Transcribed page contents
[Start of Attachment]

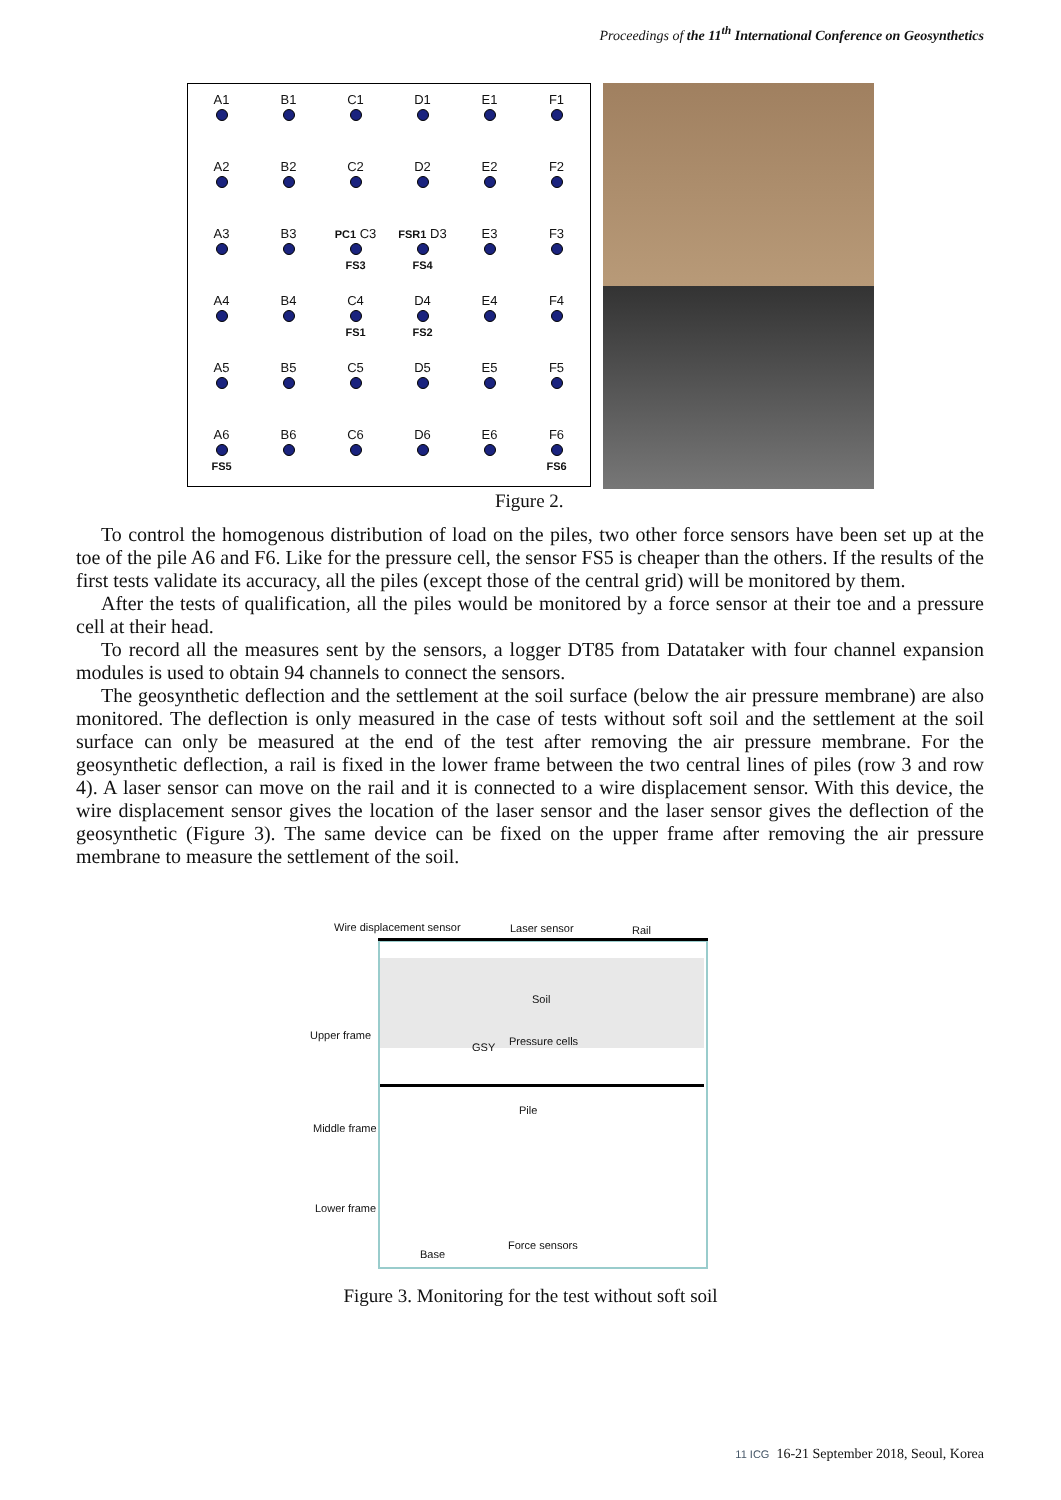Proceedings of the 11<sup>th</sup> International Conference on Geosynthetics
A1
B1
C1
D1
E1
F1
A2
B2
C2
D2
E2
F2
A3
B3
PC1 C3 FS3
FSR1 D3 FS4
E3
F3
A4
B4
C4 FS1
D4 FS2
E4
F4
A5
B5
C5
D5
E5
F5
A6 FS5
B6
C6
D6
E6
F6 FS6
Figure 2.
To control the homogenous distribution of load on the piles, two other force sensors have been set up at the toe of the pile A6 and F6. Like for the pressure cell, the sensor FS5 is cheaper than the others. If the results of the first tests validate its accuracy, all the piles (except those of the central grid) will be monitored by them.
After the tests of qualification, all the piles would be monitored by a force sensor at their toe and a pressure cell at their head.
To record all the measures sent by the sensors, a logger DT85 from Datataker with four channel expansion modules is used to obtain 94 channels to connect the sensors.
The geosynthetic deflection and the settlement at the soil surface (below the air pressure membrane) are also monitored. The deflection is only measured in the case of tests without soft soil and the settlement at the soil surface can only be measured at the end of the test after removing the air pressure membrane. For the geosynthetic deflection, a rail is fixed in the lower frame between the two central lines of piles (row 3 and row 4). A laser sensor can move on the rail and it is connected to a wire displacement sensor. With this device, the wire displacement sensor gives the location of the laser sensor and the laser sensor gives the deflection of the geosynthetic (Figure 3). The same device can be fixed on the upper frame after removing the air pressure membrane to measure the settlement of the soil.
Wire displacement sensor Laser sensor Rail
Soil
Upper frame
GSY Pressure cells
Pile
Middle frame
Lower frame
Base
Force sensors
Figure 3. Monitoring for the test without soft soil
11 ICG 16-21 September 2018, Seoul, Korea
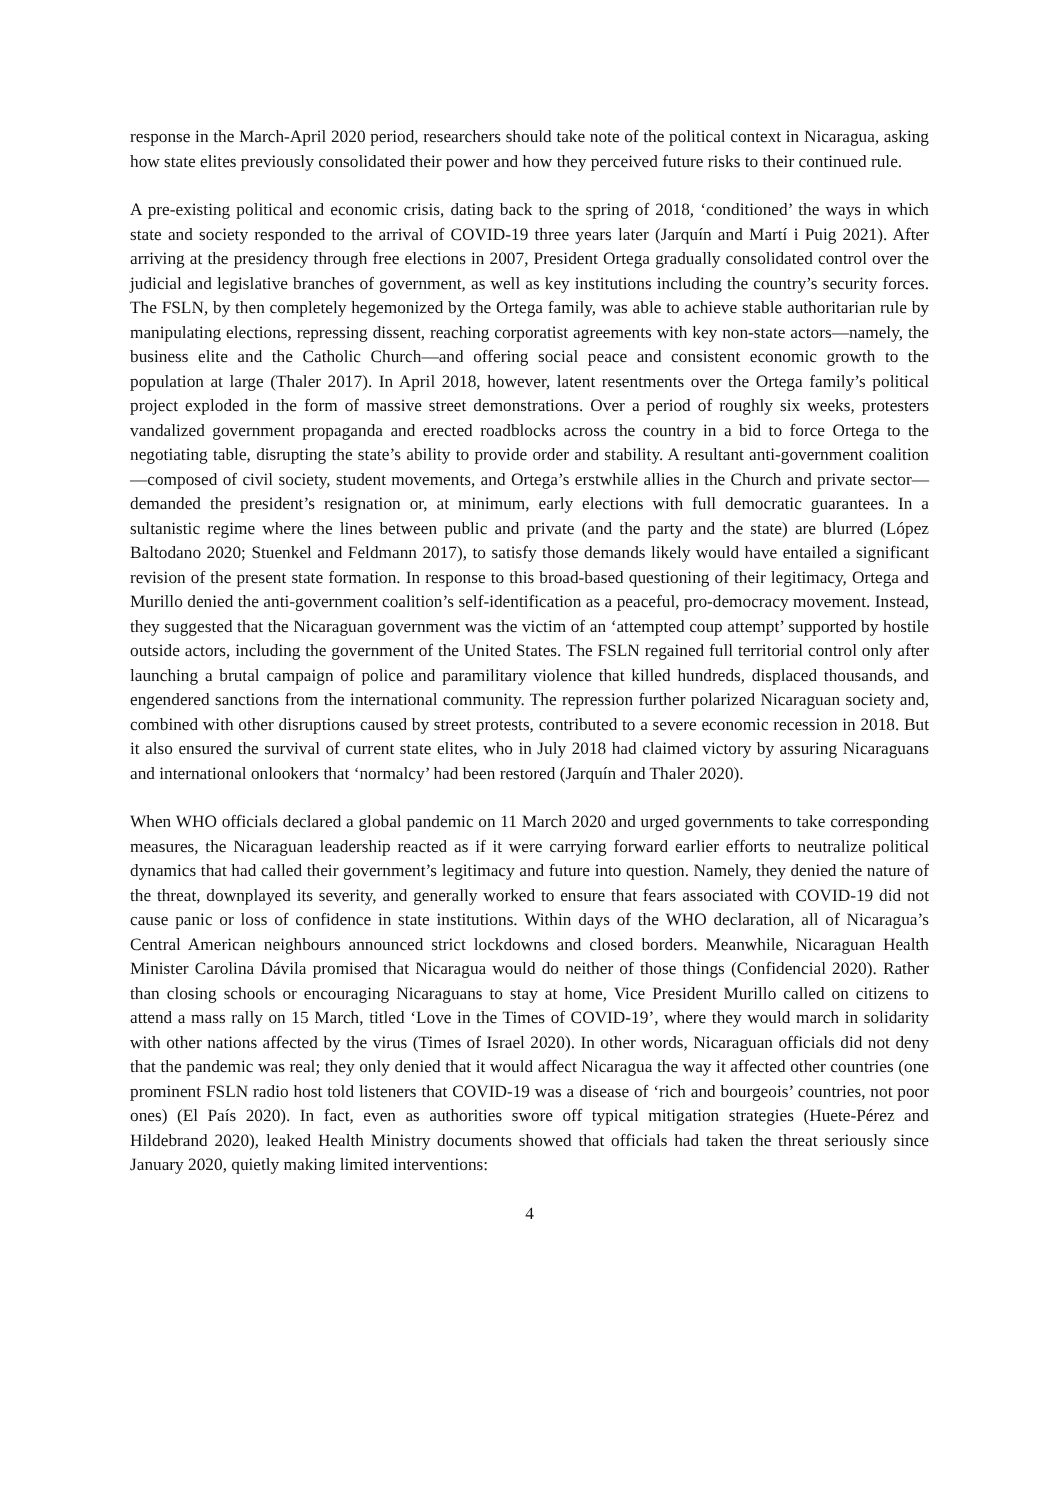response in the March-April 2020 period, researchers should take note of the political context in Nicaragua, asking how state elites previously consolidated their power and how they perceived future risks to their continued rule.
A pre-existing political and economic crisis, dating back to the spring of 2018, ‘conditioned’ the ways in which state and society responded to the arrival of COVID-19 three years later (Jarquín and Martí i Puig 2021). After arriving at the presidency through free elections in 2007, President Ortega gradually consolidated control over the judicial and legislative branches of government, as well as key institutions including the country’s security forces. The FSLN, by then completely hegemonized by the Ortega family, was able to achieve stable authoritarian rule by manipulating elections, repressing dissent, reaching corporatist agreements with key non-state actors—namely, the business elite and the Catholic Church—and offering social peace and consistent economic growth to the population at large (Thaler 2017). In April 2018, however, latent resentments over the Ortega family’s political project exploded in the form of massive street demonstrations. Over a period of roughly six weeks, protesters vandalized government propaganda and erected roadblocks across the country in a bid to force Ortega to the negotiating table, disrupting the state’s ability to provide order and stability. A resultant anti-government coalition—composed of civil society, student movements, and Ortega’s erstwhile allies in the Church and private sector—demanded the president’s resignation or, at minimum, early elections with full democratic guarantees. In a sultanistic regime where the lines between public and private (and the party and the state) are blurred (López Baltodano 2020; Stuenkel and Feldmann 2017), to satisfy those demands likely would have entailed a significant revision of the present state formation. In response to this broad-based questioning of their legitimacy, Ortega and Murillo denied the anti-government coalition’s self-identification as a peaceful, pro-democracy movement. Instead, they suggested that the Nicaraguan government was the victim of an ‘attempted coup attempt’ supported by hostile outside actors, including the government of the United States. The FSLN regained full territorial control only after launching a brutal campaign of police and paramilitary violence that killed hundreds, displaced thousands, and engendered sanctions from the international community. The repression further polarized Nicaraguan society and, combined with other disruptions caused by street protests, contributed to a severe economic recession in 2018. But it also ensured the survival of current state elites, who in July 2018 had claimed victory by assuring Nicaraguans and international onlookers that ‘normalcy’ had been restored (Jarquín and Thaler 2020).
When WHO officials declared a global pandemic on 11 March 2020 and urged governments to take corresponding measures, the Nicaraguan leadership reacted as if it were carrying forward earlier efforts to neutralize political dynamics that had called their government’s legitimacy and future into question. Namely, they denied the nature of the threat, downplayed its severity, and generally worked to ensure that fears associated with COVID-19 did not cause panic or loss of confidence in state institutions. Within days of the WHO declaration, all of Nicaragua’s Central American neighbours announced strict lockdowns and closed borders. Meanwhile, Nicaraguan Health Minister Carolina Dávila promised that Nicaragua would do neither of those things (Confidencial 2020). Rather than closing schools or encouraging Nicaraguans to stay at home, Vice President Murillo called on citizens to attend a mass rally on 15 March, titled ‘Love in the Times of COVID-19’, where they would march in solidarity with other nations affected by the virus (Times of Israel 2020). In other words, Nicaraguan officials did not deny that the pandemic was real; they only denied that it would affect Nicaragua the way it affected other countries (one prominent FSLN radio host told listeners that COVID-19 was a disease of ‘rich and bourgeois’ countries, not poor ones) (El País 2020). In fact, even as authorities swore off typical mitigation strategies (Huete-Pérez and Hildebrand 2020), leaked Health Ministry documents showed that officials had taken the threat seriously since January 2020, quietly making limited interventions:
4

[End of Attachment]
[Start of Attachment]

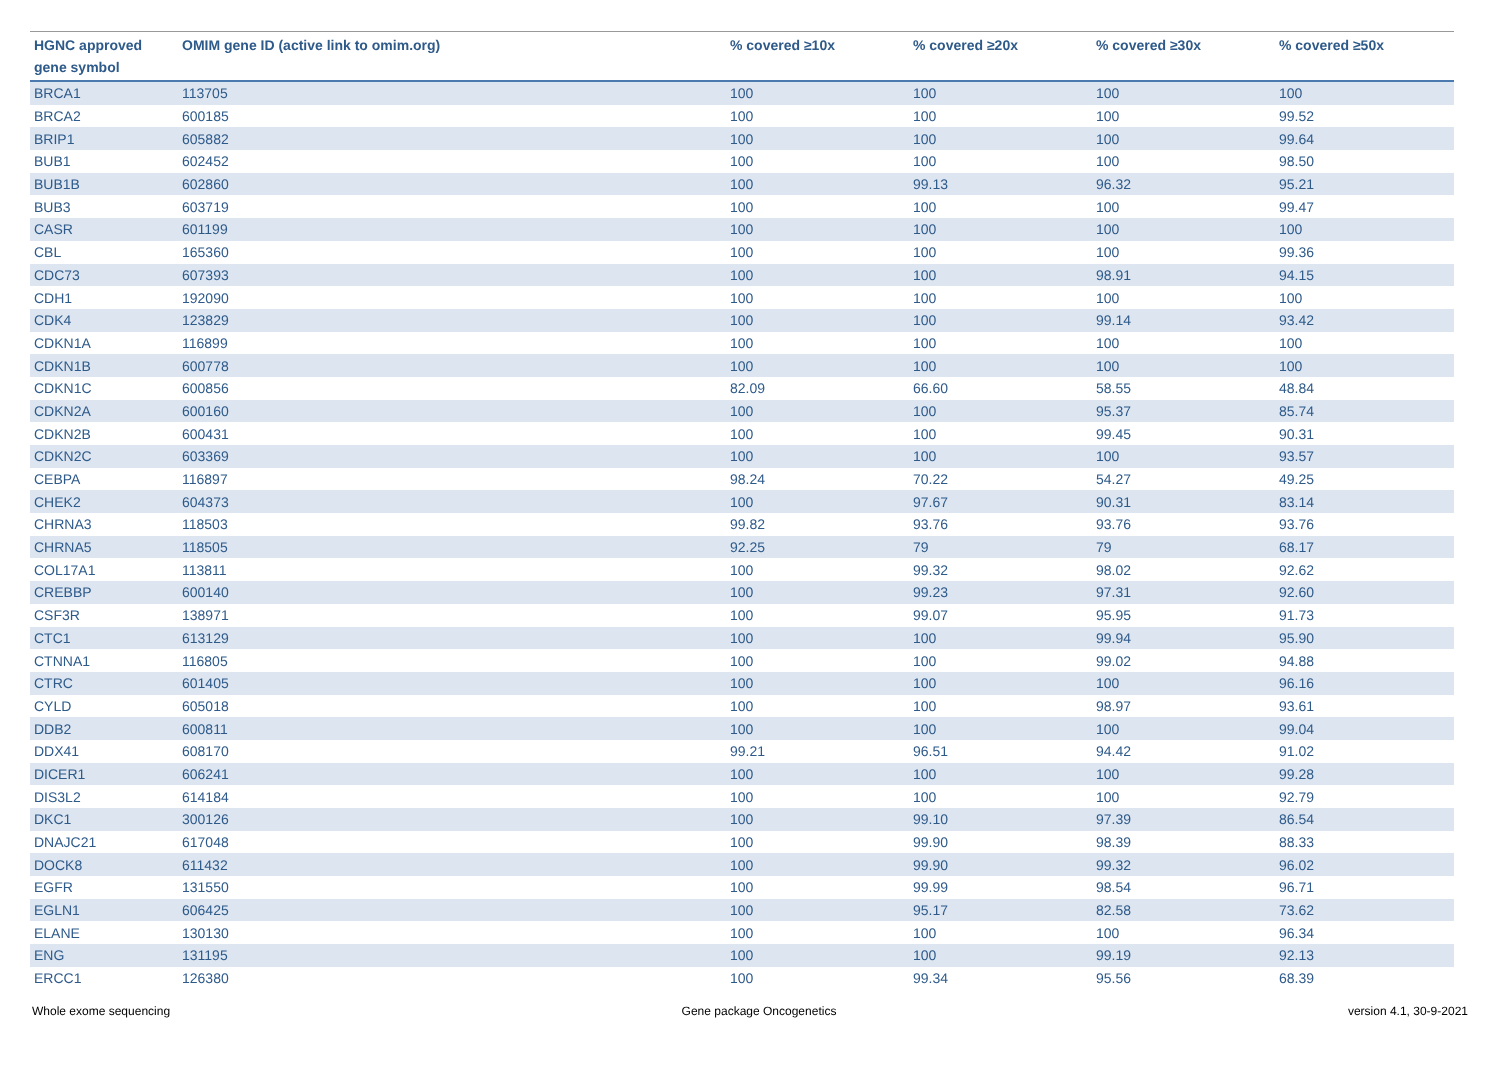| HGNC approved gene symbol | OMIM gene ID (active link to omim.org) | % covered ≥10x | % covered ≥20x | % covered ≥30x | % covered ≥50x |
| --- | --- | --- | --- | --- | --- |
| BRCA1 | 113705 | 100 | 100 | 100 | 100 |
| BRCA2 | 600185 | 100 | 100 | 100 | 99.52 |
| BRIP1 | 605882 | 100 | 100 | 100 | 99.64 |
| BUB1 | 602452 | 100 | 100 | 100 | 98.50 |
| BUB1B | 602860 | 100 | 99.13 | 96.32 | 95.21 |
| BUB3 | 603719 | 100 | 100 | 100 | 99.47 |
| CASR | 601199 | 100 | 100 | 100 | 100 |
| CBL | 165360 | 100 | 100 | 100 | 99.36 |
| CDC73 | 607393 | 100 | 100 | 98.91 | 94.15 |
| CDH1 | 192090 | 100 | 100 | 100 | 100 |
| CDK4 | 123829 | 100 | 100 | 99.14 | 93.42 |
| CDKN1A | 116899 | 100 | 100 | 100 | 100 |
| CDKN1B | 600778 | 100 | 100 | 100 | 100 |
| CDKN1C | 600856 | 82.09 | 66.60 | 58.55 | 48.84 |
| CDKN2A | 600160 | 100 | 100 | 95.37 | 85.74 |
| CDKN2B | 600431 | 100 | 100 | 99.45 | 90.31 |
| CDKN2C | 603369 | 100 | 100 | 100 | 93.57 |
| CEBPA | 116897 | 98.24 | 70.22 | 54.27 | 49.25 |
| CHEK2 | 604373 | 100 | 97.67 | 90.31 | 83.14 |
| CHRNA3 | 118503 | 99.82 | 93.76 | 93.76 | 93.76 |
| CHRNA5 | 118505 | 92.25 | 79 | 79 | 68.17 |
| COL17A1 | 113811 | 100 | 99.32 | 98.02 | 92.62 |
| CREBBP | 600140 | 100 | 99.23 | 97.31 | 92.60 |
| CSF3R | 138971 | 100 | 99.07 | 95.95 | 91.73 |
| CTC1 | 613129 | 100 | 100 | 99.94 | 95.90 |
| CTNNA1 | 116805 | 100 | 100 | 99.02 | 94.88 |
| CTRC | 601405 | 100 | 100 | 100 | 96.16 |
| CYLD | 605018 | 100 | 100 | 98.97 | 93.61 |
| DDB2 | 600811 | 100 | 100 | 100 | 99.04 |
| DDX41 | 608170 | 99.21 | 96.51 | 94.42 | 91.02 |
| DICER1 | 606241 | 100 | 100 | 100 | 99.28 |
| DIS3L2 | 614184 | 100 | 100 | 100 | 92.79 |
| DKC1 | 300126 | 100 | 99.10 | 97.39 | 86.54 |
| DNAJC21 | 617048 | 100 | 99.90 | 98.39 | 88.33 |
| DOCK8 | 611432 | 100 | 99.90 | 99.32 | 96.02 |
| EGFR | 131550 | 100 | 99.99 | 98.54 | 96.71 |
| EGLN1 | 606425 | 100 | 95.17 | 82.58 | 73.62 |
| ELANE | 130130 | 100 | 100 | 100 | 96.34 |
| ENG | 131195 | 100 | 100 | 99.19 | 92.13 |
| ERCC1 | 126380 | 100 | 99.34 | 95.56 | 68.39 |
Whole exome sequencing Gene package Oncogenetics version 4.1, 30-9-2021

[End of Attachment]

▶ **GOAL OF THE EXERCISE**
From the records above, transcribe exactly the run of lines that opens with the line holding "GSY Pressure cells" and closes with the line holding "11 ICG 16-21 September 2018, Seoul, Korea", both included.

▶ **OUTPUT BELOW**
GSY Pressure cells
Pile
Middle frame
Lower frame
Base
Force sensors
Figure 3. Monitoring for the test without soft soil
11 ICG 16-21 September 2018, Seoul, Korea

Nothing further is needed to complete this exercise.